Levier de fidélisation
La propension des consommateurs à changer d’assureur a par ailleurs augmenté en Europe. Quand on leur demande de noter de 0 à 10 leur inclination à le faire, la moyenne ressort à 4,5 en 2016, contre 3,7 en 2015. « Tout le monde n’est pas encore passé à l’acte, mais l’envie est désormais sensible », note Michel de La Bellière, associé industrie financière et co-responsable assurance Emea chez Deloitte. C’est le prix qui constitue le principal argument de vente des polices télématiques, comme le souligne cette étude. Mais, selon Deloitte, les assureurs auraient intérêt à aller au-delà du simple élément tarifaire. « Avec l’assurance auto connectée, les assureurs devraient pouvoir proposer une gamme de services plus large autour de la mobilité », estime Michel de La Bellière, qui y voit un levier de fidélisation. Plus de la moitié des personnes interrogées dans cette étude se disent en effet prêtes à partager leurs données pour bénéficier de services, comme l’assistance dépannage gratuite, l’assistance automatique en cas d’urgence ou des services gratuits pour la voiture à partir d’un certain nombre de points récoltés grâce à une bonne conduite.

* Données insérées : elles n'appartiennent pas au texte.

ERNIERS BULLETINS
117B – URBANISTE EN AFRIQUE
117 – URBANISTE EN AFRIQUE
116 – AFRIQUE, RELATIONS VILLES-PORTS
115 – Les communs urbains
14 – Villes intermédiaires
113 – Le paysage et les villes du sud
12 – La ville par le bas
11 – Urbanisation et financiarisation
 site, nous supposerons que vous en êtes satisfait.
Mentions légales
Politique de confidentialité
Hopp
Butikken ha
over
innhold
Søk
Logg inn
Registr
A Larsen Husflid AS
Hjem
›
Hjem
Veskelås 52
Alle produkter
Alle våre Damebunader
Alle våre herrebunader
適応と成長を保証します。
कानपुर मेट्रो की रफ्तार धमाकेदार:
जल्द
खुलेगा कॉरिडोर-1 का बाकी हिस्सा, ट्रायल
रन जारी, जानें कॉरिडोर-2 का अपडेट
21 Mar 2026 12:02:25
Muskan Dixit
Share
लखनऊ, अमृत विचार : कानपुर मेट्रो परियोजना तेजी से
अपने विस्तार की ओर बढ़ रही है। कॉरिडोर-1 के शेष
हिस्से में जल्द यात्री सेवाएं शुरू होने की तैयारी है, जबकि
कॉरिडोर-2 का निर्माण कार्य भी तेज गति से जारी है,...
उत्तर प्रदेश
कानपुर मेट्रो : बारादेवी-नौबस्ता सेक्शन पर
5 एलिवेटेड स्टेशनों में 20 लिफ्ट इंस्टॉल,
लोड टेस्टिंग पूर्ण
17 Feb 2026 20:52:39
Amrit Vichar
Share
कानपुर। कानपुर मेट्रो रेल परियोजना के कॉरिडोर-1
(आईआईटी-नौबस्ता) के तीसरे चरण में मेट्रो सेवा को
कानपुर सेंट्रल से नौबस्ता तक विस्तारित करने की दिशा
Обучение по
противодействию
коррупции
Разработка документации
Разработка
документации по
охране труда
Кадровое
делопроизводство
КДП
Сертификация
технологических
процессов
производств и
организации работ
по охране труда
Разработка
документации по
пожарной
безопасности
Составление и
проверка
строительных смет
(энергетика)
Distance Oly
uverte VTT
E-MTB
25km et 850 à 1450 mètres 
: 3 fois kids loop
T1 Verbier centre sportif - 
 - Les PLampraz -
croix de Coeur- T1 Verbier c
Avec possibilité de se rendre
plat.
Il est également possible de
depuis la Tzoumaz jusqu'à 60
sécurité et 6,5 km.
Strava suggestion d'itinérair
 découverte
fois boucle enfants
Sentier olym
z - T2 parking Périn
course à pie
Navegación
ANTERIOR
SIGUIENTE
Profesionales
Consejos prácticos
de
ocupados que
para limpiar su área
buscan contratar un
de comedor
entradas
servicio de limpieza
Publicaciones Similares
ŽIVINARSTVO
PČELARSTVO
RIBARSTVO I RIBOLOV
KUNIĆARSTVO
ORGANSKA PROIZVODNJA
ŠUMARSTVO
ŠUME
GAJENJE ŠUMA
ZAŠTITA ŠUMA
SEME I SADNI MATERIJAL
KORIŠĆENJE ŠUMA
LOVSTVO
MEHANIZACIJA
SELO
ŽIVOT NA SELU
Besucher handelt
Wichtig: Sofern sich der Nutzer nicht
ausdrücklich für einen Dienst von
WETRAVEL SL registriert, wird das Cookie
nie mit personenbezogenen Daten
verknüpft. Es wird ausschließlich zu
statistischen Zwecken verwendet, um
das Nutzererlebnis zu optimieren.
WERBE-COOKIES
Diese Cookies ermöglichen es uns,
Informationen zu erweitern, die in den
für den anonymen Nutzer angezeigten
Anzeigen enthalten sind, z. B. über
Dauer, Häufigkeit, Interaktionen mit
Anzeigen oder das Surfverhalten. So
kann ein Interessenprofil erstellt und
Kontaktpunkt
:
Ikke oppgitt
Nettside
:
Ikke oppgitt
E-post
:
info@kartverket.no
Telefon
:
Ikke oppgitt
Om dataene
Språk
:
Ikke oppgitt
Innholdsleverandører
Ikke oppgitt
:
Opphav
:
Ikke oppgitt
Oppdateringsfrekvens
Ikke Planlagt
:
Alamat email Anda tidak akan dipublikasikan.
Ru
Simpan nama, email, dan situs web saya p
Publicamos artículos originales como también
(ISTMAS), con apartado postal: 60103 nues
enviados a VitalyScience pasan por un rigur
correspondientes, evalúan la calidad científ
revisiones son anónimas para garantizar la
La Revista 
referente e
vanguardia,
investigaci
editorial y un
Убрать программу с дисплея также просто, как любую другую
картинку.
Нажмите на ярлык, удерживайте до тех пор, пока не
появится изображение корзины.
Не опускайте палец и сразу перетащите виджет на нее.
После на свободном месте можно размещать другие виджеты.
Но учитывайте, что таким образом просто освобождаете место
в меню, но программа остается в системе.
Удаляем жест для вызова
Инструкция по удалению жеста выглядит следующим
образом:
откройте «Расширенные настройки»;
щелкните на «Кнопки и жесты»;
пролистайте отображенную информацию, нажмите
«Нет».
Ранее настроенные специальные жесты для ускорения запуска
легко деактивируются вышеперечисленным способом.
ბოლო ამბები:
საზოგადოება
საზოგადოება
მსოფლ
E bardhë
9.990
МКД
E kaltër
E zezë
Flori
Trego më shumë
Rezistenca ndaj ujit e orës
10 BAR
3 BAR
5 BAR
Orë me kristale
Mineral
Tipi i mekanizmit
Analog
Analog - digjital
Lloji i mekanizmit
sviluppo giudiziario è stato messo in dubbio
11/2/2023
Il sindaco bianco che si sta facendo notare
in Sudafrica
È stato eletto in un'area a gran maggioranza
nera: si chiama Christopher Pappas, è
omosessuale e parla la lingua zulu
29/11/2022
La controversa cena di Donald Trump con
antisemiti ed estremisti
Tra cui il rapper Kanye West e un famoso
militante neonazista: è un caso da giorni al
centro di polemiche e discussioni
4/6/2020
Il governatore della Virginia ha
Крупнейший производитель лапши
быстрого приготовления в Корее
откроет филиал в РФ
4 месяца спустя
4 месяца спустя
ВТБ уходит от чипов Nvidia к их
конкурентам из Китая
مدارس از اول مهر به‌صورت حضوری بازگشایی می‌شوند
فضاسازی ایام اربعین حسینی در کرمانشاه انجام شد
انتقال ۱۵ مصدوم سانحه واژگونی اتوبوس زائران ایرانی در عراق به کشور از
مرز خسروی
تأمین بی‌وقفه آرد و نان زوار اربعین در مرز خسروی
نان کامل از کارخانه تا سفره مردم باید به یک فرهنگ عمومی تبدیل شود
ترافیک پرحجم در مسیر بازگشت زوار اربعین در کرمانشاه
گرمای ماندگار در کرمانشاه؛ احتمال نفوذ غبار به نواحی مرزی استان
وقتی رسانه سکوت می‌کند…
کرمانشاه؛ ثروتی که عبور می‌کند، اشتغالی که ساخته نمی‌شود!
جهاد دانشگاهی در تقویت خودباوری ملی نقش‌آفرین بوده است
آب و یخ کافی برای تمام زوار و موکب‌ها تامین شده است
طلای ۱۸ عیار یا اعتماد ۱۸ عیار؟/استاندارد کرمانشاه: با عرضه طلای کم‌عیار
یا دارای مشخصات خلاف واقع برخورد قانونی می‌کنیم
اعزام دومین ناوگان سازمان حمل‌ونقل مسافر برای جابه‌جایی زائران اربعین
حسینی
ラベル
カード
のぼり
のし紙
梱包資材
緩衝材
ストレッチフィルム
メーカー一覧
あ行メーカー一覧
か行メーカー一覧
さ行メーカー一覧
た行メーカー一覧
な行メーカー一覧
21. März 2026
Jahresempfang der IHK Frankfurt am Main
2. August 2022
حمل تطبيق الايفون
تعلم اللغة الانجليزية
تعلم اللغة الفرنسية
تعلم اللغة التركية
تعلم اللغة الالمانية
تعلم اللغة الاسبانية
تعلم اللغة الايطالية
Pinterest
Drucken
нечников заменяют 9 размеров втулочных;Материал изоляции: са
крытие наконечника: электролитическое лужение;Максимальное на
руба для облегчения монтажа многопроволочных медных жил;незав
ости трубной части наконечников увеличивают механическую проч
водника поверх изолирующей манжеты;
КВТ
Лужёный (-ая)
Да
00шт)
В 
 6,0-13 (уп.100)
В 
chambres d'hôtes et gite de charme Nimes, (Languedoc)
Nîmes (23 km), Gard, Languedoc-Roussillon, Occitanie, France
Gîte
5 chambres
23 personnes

Les données, clef d’analyse comportementale
LAURENT THÉVENIN
Les données sont le nerf de la guerre pour les assureurs. Et encore plus pour l’automobile. « L’assurance auto est toujours le produit le plus compliqué, parce que c’est le seul où le comportement du souscripteur influe sur le risque », souligne Godefroy de Colombe, le PDG de Direct Assurance, la filiale d’AXA qui a développé une offre de « pay how you drive » en France. Dans ce contexte, les solutions télématiques (qui passent par l’installation de boîtiers dans les véhicules ou l’utilisation par les conducteurs d’applications sur leurs smartphones) leur permettent de recueillir des informations précieuses sur le comportement au volant de leurs clients, comme leur propension à donner de gros coups de frein ou à trop appuyer sur l’accélérateur. L’enjeu est de parvenir « à une grande individualisation de l’estimation des risques », explique Godefroy de Colombe.

En France, les assureurs utilisent pour l’instant le « pay how you drive » pour accorder des réductions sur la prime d’assurance pour les bons conducteurs. « Nous entrons dans une phase où nous allons pouvoir utiliser les données des voitures connectées dans des algorithmes de tarification », explique François Nédey, directeur technique et assurance de biens et de responsabilités d’Allianz France, qui a lancé une offre de conduite connectée. « Cela nous semble juridiquement possible d’utiliser les données recueillies via les boîtiers pour établir un tarif moyennant le consentement explicite, et probablement annuel, du client », ajoute-t-il.

Confidentialité et réseaux sociaux
Alors que le sujet de l’utilisation de données, de leur confidentialité et de leur sécurité est hautement sensible, toute la question est de savoir jusqu’où veulent et peuvent aller les assureurs en la matière. Outre-Manche, Admiral, l’un des principaux assureurs auto britanniques, vient de défrayer la chronique avec son projet d’utiliser Facebook pour analyser le profil des propriétaires de voiture et s’en servir pour fixer le prix de leur assurance. Un projet auquel il a dû renoncer à la dernière minute en raison de l’opposition de Facebook. « C’est une situation qui ne peut pas arriver en France, puisque le Code des assurances stipule qu’un assureur ne peut faire un tarif que sur la base de questions explicites, rappelle François Nédey. Avant d’aller sur les réseaux sociaux, commençons déjà par mieux utiliser toutes les données que nous avons sur nos clients », estime-t-il.